**Information provided**
# # # #
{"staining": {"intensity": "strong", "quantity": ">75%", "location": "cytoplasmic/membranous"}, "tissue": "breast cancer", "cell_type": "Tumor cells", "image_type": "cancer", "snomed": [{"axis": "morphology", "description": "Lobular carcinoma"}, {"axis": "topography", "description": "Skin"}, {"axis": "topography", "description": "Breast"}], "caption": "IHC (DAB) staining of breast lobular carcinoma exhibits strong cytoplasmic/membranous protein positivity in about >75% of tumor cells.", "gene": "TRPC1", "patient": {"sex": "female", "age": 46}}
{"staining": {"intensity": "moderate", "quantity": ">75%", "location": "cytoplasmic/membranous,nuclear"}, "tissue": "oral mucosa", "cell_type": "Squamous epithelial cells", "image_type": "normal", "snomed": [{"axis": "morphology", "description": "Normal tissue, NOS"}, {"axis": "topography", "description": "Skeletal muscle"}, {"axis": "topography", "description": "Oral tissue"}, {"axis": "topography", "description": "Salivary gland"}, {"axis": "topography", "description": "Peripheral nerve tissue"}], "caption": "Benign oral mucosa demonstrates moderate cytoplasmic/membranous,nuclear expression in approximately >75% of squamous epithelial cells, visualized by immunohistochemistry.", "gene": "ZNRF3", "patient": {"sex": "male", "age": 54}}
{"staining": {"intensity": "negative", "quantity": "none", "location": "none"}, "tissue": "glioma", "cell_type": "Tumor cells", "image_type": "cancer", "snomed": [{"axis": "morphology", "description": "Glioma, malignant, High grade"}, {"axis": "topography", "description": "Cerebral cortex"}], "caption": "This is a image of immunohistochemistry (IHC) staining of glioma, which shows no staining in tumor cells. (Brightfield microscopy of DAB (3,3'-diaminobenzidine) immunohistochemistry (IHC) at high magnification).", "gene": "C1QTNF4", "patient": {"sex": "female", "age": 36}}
# # # #
**Task item**
Nothing should be altered. Set down all the data again.

**Completed task**
{"staining": {"intensity": "strong", "quantity": ">75%", "location": "cytoplasmic/membranous"}, "tissue": "breast cancer", "cell_type": "Tumor cells", "image_type": "cancer", "snomed": [{"axis": "morphology", "description": "Lobular carcinoma"}, {"axis": "topography", "description": "Skin"}, {"axis": "topography", "description": "Breast"}], "caption": "IHC (DAB) staining of breast lobular carcinoma exhibits strong cytoplasmic/membranous protein positivity in about >75% of tumor cells.", "gene": "TRPC1", "patient": {"sex": "female", "age": 46}}
{"staining": {"intensity": "moderate", "quantity": ">75%", "location": "cytoplasmic/membranous,nuclear"}, "tissue": "oral mucosa", "cell_type": "Squamous epithelial cells", "image_type": "normal", "snomed": [{"axis": "morphology", "description": "Normal tissue, NOS"}, {"axis": "topography", "description": "Skeletal muscle"}, {"axis": "topography", "description": "Oral tissue"}, {"axis": "topography", "description": "Salivary gland"}, {"axis": "topography", "description": "Peripheral nerve tissue"}], "caption": "Benign oral mucosa demonstrates moderate cytoplasmic/membranous,nuclear expression in approximately >75% of squamous epithelial cells, visualized by immunohistochemistry.", "gene": "ZNRF3", "patient": {"sex": "male", "age": 54}}
{"staining": {"intensity": "negative", "quantity": "none", "location": "none"}, "tissue": "glioma", "cell_type": "Tumor cells", "image_type": "cancer", "snomed": [{"axis": "morphology", "description": "Glioma, malignant, High grade"}, {"axis": "topography", "description": "Cerebral cortex"}], "caption": "This is a image of immunohistochemistry (IHC) staining of glioma, which shows no staining in tumor cells. (Brightfield microscopy of DAB (3,3'-diaminobenzidine) immunohistochemistry (IHC) at high magnification).", "gene": "C1QTNF4", "patient": {"sex": "female", "age": 36}}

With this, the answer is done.